Mein Chef, der Algorithmus: KI übernimmt zunehmend Management-Aufgaben

Algorithmen ersetzen oder übertreffen sogar menschliche Führungskräfte: Im Forschungsmanagement sehen zwei Berliner Wissenschaftler Potenzial für maschinelle Verbesserungen.

Angeblich werden Beschäftigte so lange befördert, bis sie zu schlecht sind, um weiter aufzusteigen. Dieser „Peter-Prinzip“ genannten These zufolge wären wir von unfähigen Chefs umgeben, die mit ihren Aufgaben überfordert sind. Wem diese Erzählung gefällt, wird gern hören, dass Berliner Forscher herausgefunden haben, dass im Management zunehmend Menschen durch Maschinen in Form von „Künstlicher Intelligenz“ (KI) ersetzt werden.

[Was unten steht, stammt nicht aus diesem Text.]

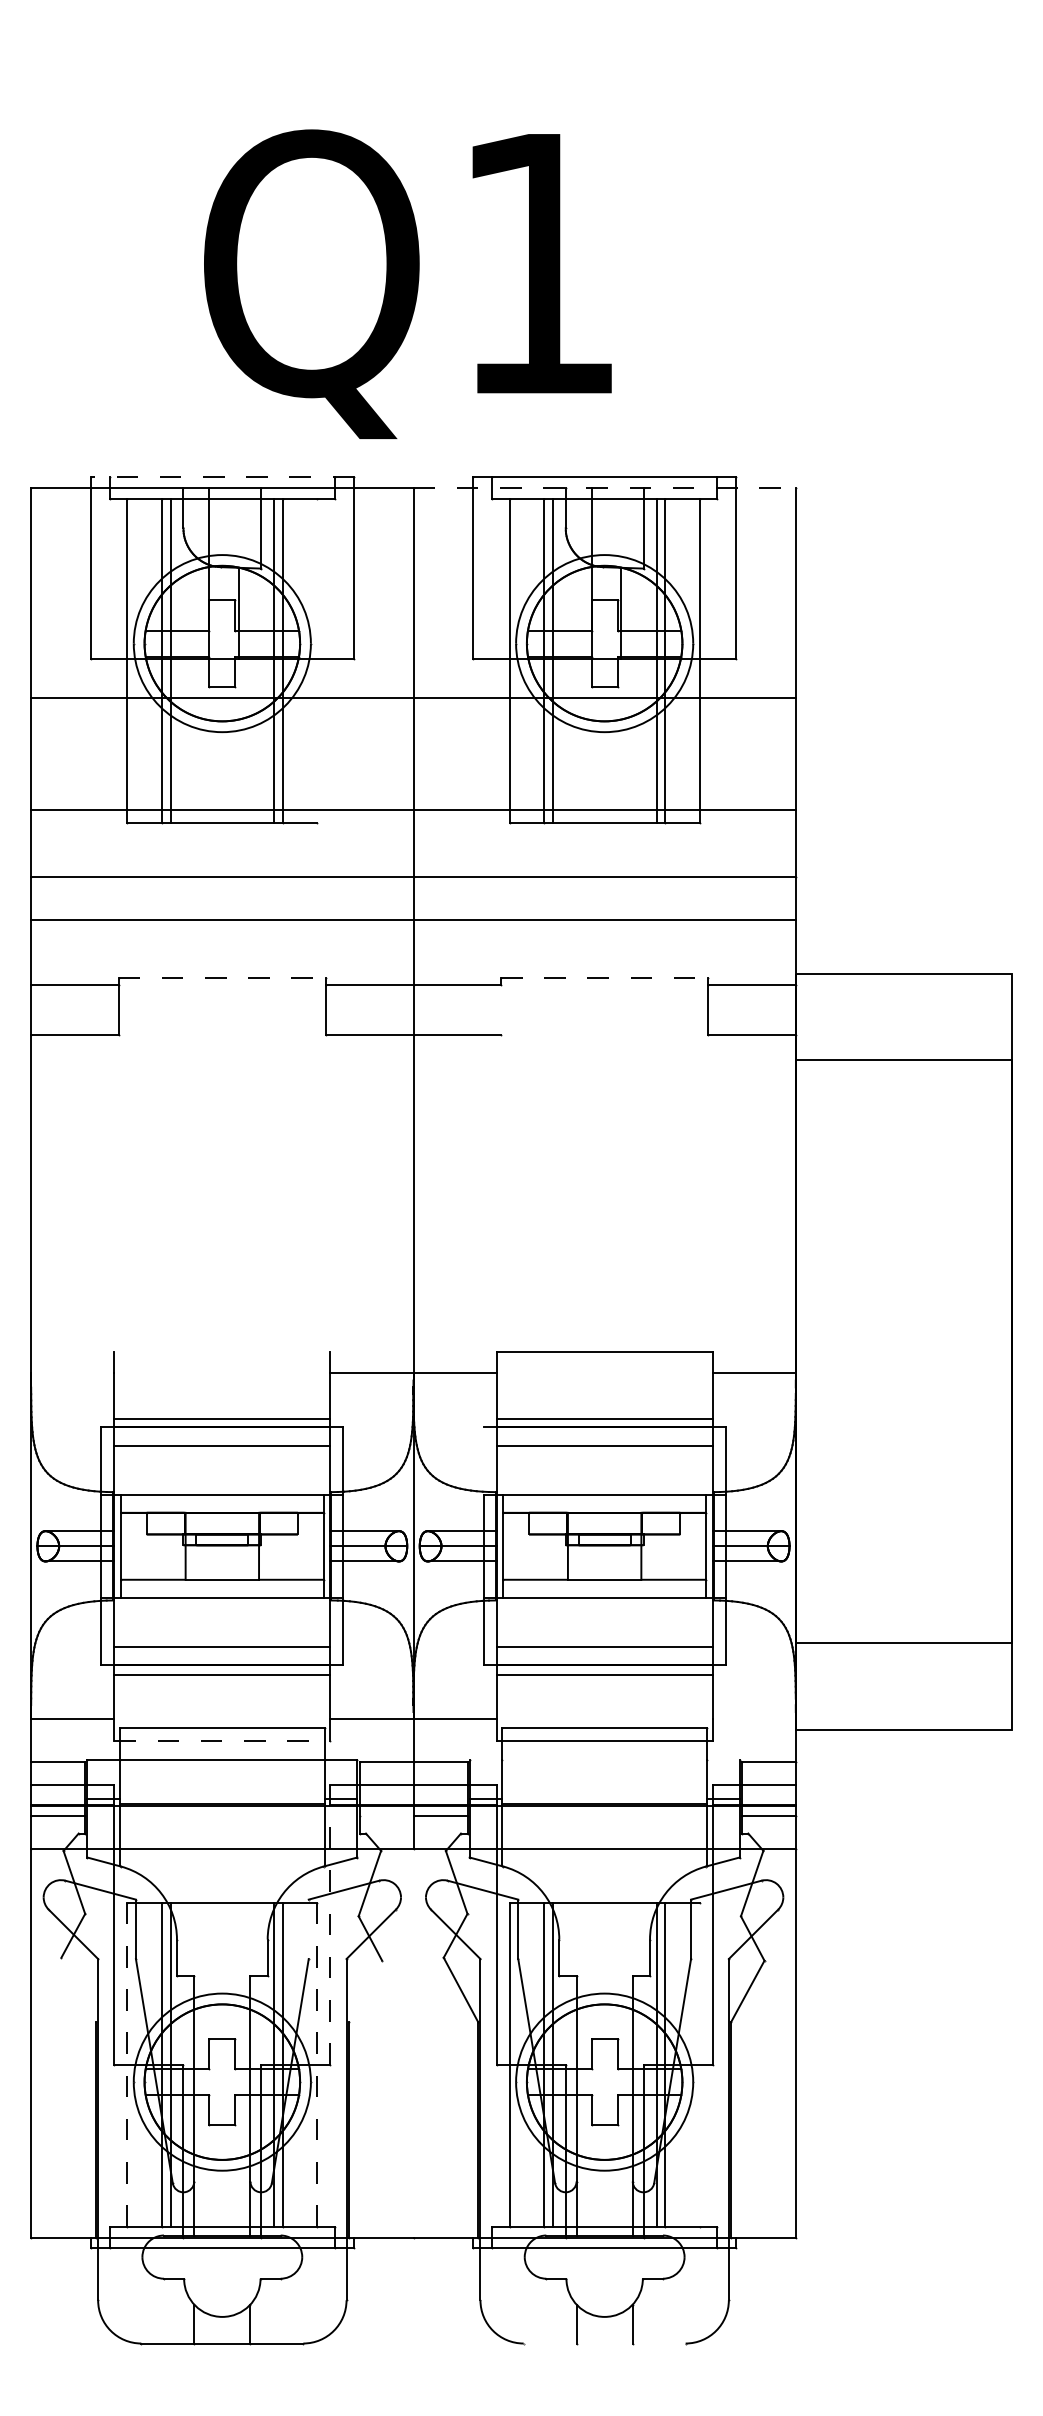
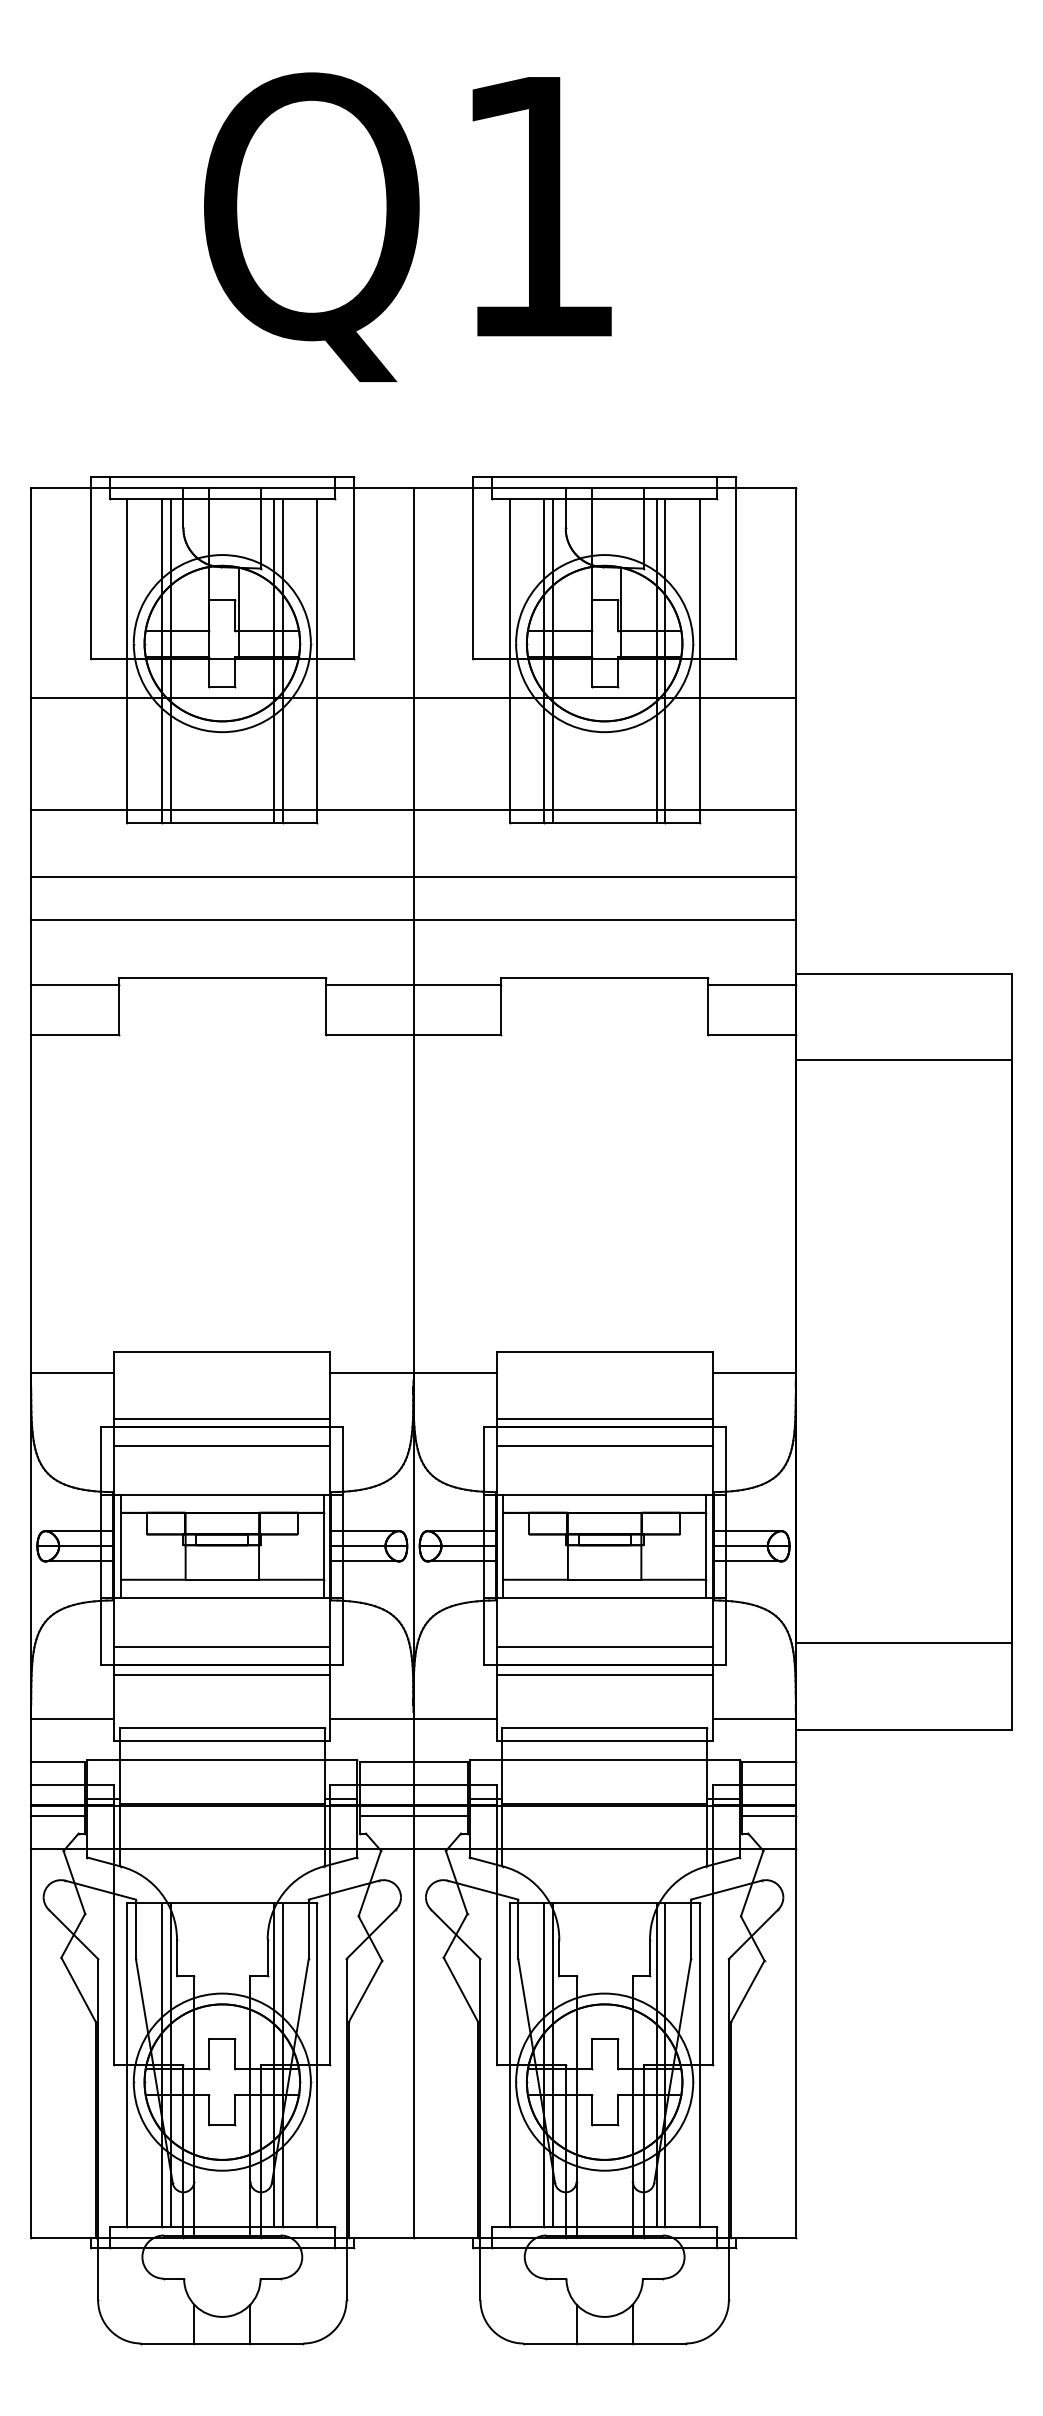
text at (407, 283) position: (407, 283) -> (407, 226)
line at (222, 477): dashed -> solid
line at (605, 488): dashed -> solid
line at (317, 660): none -> present
line at (222, 978): dashed -> solid
line at (604, 978): dashed -> solid
line at (500, 1009): none -> present
line at (222, 1351): none -> present
line at (72, 1373): none -> present
line at (483, 1460): none -> present
line at (753, 1719): none -> present
line at (222, 1740): dashed -> solid
line at (604, 1760): none -> present
line at (386, 1816): none -> present
line at (330, 1925): dashed -> solid
line at (308, 1929): none -> present
line at (78, 1989): none -> present
line at (365, 1991): none -> present
line at (413, 2042): none -> present
line at (127, 2064): dashed -> solid
line at (317, 2064): dashed -> solid
line at (699, 2064): none -> present
line at (604, 2343): none -> present
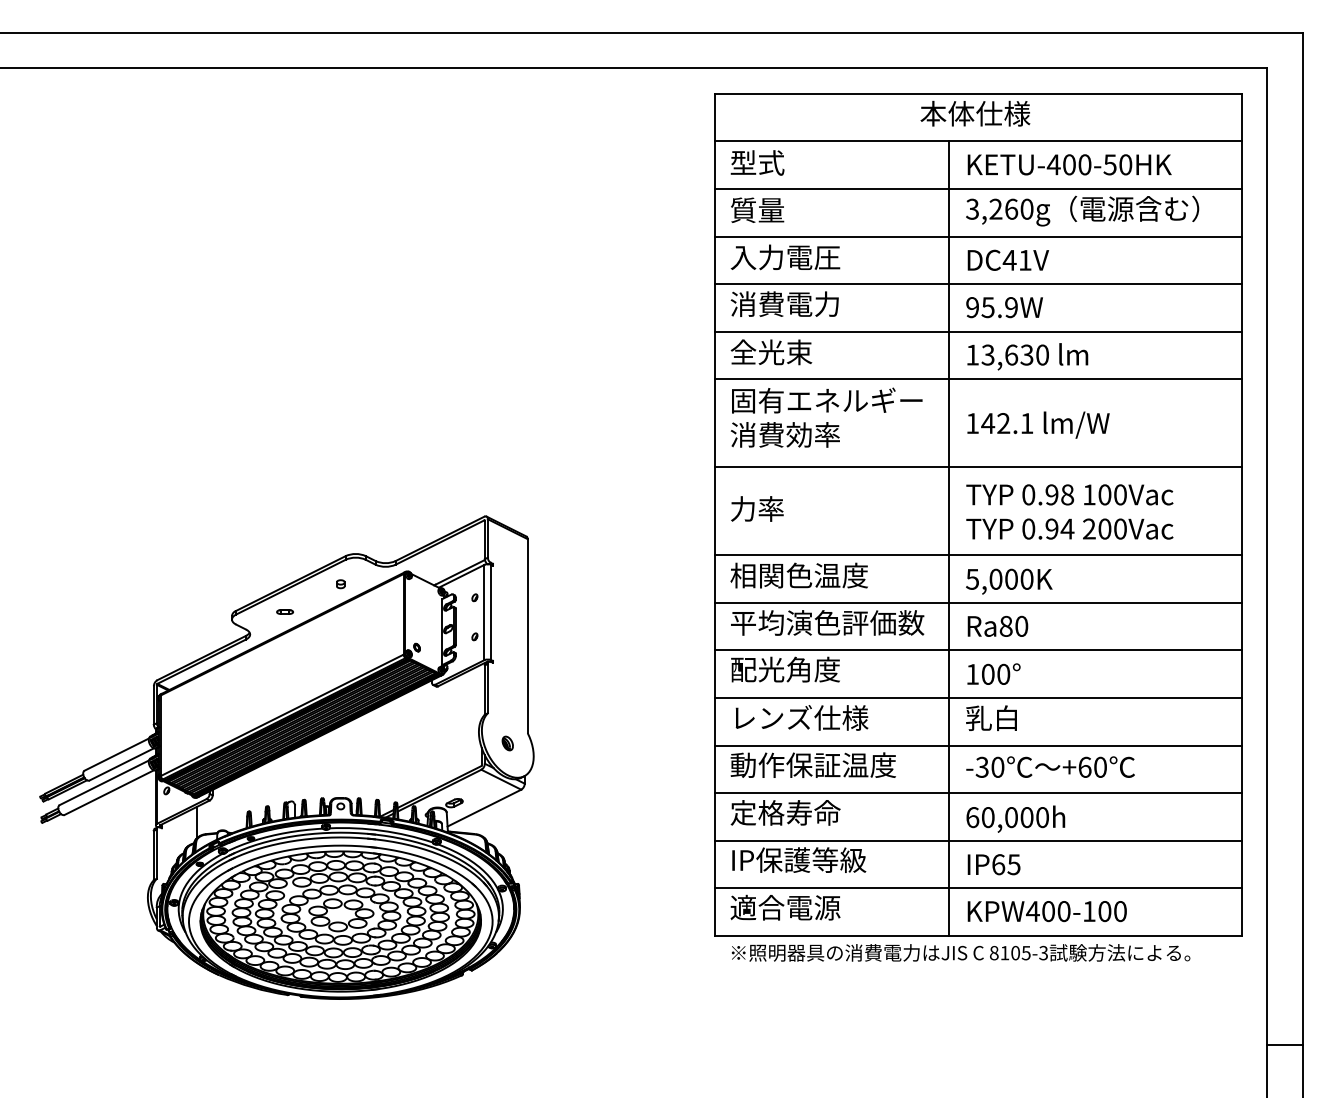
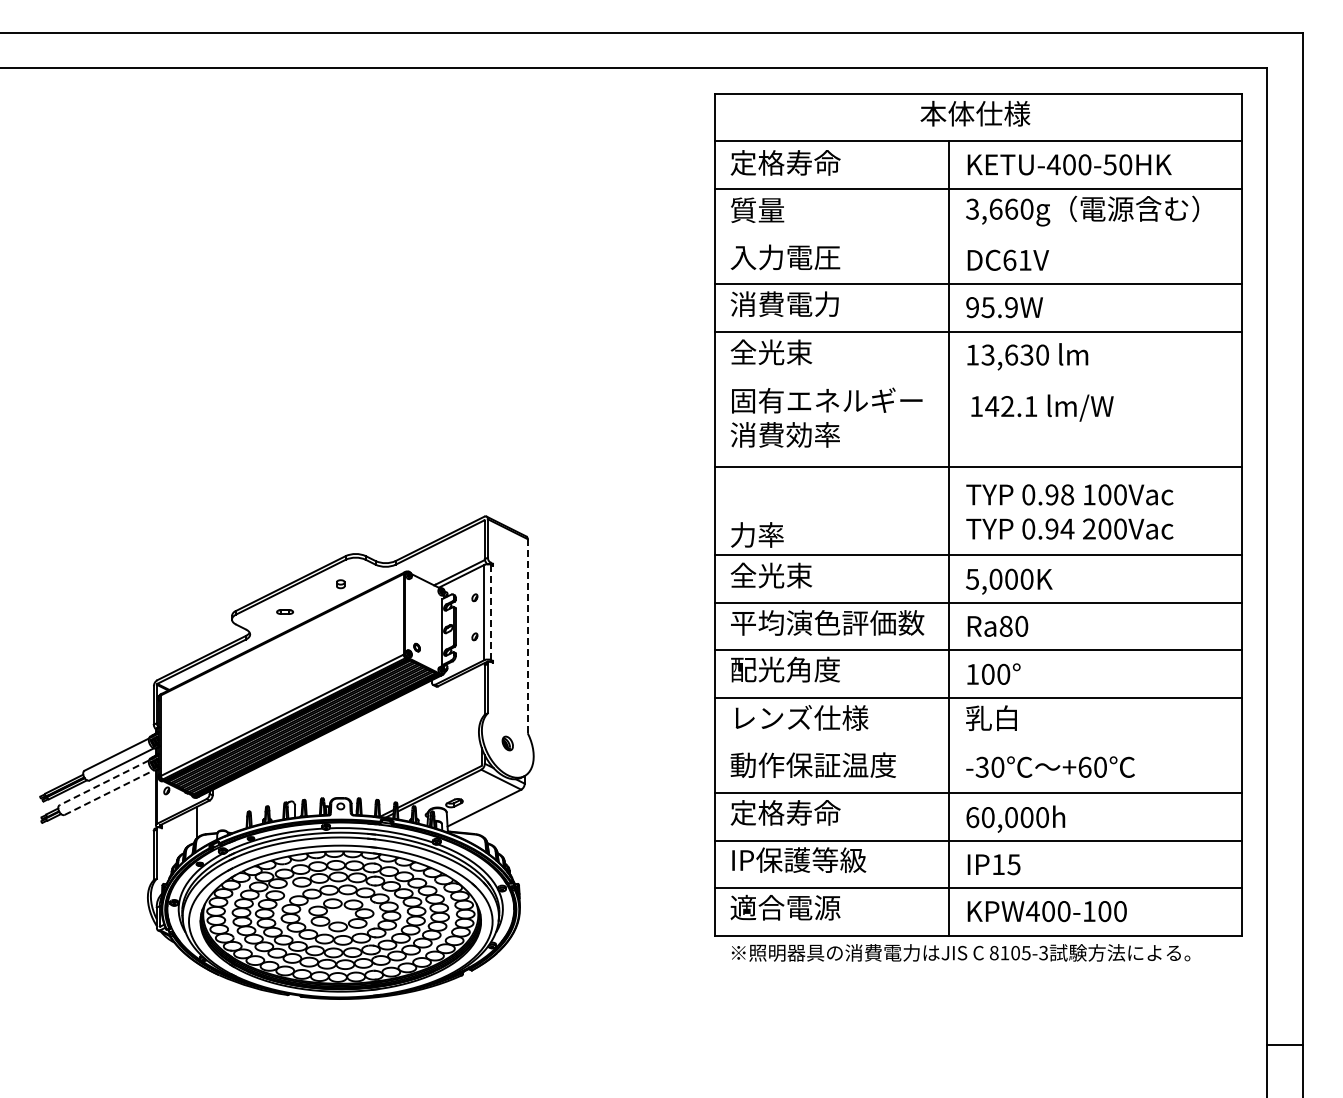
text at (785, 162): 型式 -> 定格寿命
text at (995, 208): 3,260g -> 3,660g
line at (978, 236): present -> none
text at (1009, 259): DC41V -> DC61V
line at (978, 379): present -> none
text at (1038, 424) position: (1038, 424) -> (1042, 407)
text at (757, 508) position: (757, 508) -> (757, 534)
text at (798, 575): 相関色温度 -> 全光束
line at (491, 612): solid -> dashed
line at (527, 635): solid -> dashed
line at (978, 745): present -> none
line at (104, 782): solid -> dashed
line at (109, 792): solid -> dashed
text at (998, 864): IP65 -> IP15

Tatsächlich ist die erwähnte Überforderung für viele Akademiker echt und spürbar: Bei jeder Stufe auf der Karriereleiter stöhnen sie über mehr Aufgaben, die wenig mit ihren eigentlichen Interessen zu tun haben. Die Verwaltung von Teams oder Koordination von Aufgaben können insbesondere bei komplexen Projekten mit vielen Beteiligten erdrückend werden. Wie Computerprogramme bei diesen eher banalen Dingen helfen können, erklären Maximilian Koehler und Henry Sauermann, beide Ökonomen an der European School of Management and Technology (ESMT) in Berlin, nun im Fachblatt „Research Policy“.

Beispiel Bürgerwissenschaft

Die Forscher untersuchten Szenarien, die sich auf Bürgerwissenschaften („Citizen Science“) stützen – Vorhaben also, an denen neben professionellen Forschenden auch zahlreiche Laien beteiligt sind. Bekannte Beispiele sind „iNaturalist“, bei dem Tausende die weltweite Artenvielfalt dokumentieren oder „Globe at Night“, wo Freiwillige die Lichtverschmutzung des Nachthimmels bestimmen. Bei solchen Projekten treten Management-Probleme auf, „die sich in der Forschung im Allgemeinen ergeben und durch die große Anzahl und Vielfalt der Teilnehmer noch verstärkt werden“, schreiben die Forscher.

Algorithmen könnten die Forschungsproduktivität in allen fünf untersuchten Bereichen verbessern: „Aufgabenteilung und -zuteilung, Steuerung, Koordination, Motivation und Lernunterstützung“. Das sogenannte „algorithmische Management“ sei in allen Bereichen den Menschen überlegen, etwa weil Programme unmittelbar verfügbar und interaktiv seien. Ein Beispiel ist das Programm „eBird“, das die Sichtungen von Vögeln aufzeichnet. Fällt eine Beobachtung aus der Reihe, zieht die KI menschliche Experten zurate.

Für ihre Studie werteten die Wissenschaftler unter anderem vorherige Arbeiten aus, interviewten Projektorganisatoren, KI-Entwickler und Projektteilnehmer. Anhand einer Datenerhebung von 200 Citizen-Science-Projekten zeigten sie, dass algorithmisches Management beliebter wird, je umfangreicher die Vorhaben sind. Große Projekte wären schon heute Automatisierung gar nicht zu stemmen – die Idee ist also nicht so revolutionär und neu, wie sie auf den ersten Blick erscheint.

Menschen nicht überflüssig

Menschliche Manager würden auf absehbare Zeit aber nicht überflüssig, sagt Studienleiter Sauermann, wenn KI einige der eher algorithmischen und alltäglichen Managementaufgaben übernehmen kann, „könnten menschliche Führungskräfte ihre Aufmerksamkeit auf strategischere und sozialere Aufgaben verlagern, wie die Identifizierung von Forschungszielen mit hohem Wert, die Beschaffung von Finanzmitteln oder den Aufbau einer effektiven Organisationskultur.“

Das wäre für alle ein Gewinn: Wenn Automatismen den Chefs nervtötende Dinge abnehmen, haben diese mehr Kapazitäten für Wichtigeres, was sie zu besseren Führungskräften macht. Wie Arbeiter es finden, von Algorithmen gemanagt zu werden, haben die Forscher allerdings nicht untersucht.